What Joliet will do about the city manager’s job appears unsettled after the Joliet City Council discussed it both in public and in a closed session Tuesday.
Council member Bettye Gavin said she left a two-hour closed session with the impression that there was a consensus among council members to open the job to applicants.
“We are going to open up the process from the last I heard,” Gavin said Wednesday. “It will be an open process. I don’t know what the timetable will be.”
Apparently, it won’t be very soon because Mayor Bob O’Dekirk and others said no decision has been made on whether to advertise the job or give it to interim City Manager Martin Shanahan.
“I don’t think we’ve decided,” O’Dekirk said. “There’s no clear consensus. I think we’re going to discuss it again.”
O’Dekirk wants Shanahan promoted to city manager on a permanent basis.
Shanahan took over in October after former City Manager David Hales left, giving up a $215,000 salary after less than a year on the job.
Attempts to reach an agreement to give the job to Shanahan without opening the position to applicants fell short at the end of the council meeting Tuesday. The council then went into closed session to discuss the matter.
Some council members were reluctant to say whether any conclusion was reached in the closed session.
Council member Michael Turk said he favors posting the city manager job for applicants, but he believed the council was “going to have more discussion” on the matter.
“I think we’re going to look at the job description,” Turk said. “I think it’s a little bit outdated.”
The job description now requires a minimum of eight years of progressively responsible municipal government administrative experience. That could be viewed to exclude Shanahan, who came to Joliet as city attorney in 2014.
But the job description also allows for equivalent experience that provides the required skill for the job, and Shanahan advocates he already has proven his ability in two stints as interim city manager.
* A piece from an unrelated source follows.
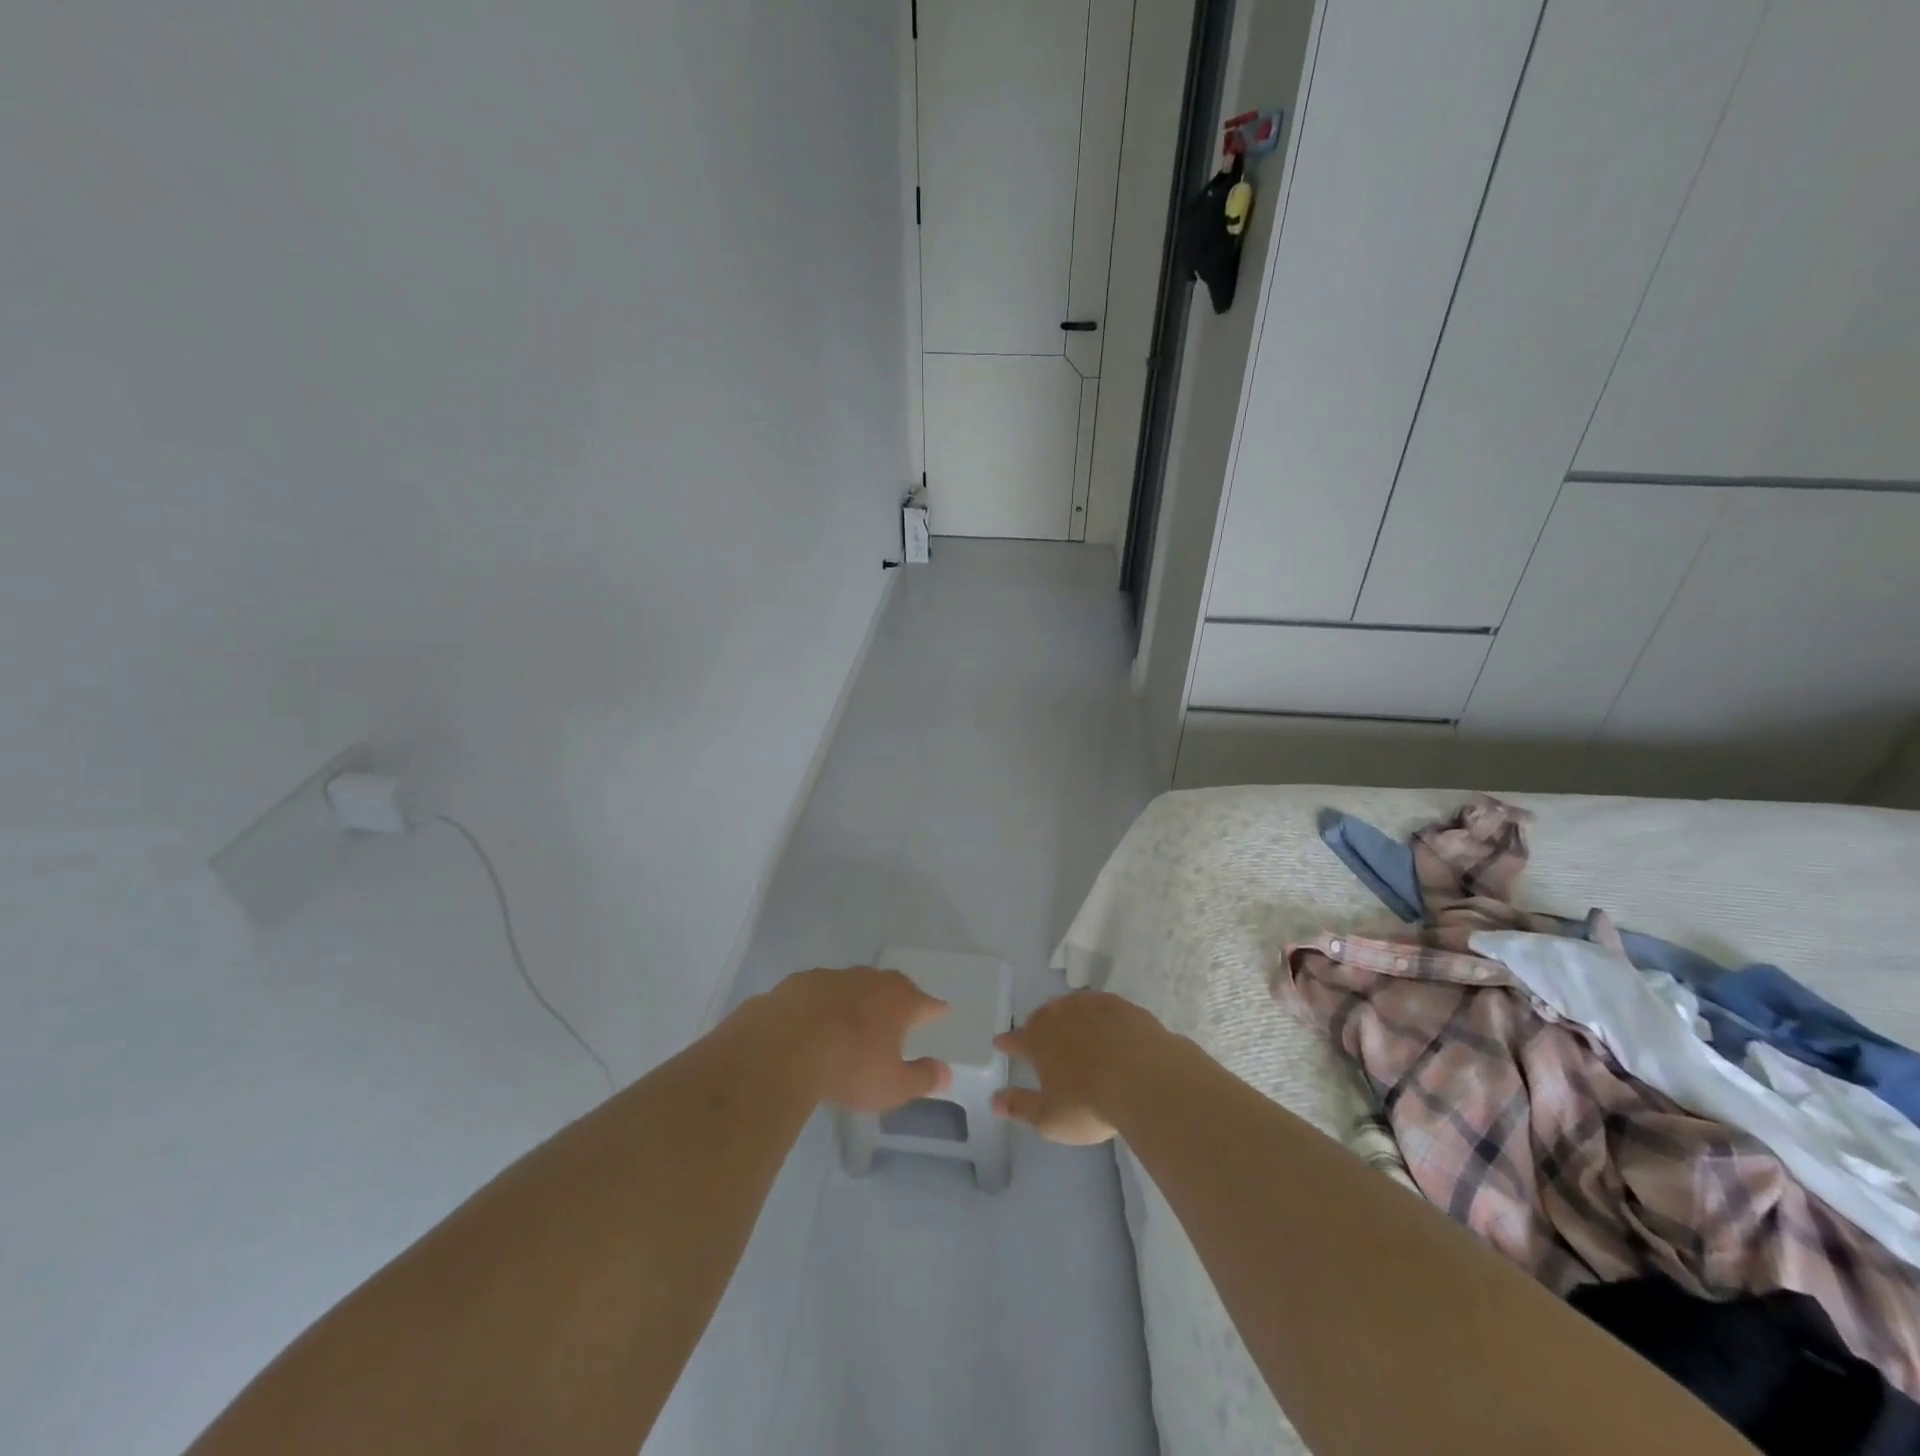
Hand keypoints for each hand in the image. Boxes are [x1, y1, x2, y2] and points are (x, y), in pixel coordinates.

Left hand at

He also filled in before Hales was hired.
“With all the important projects, it would be a complete distraction to change now,” council member Jan Quillman said Tuesday as she argued against posting the job for potential candidates. “We have the person sitting right here.”
Council member Larry Hug followed Quillman in promoting Shanahan for the job and accused those wanting to post the position for applicants of political motives.
Hug on Wednesday accused Gavin of “leaking” information from the closed session and said he has heard “from a number of sources that there’s several members of the council who have already picked the guy they want in there.”
Gavin said she did not know of any preselected candidates for the job.
“I don’t know what Larry Hug was talking about or who he was referring to,” she said. “He never would say.”
Council member Pat Mudron, who also favors opening the job to applicants, said he does not know what potential candidates Hug believes are being targeted.
“I don’t know what names he has,” Mudron said. “He thinks we have a name because he challenges everybody.”
Mudron said he has not talked to any potential city manager candidates and has no one specific in mind.
“I would like someone with experience that is young and up and coming and has creative ideas of what cities in 2030 will be,” he said.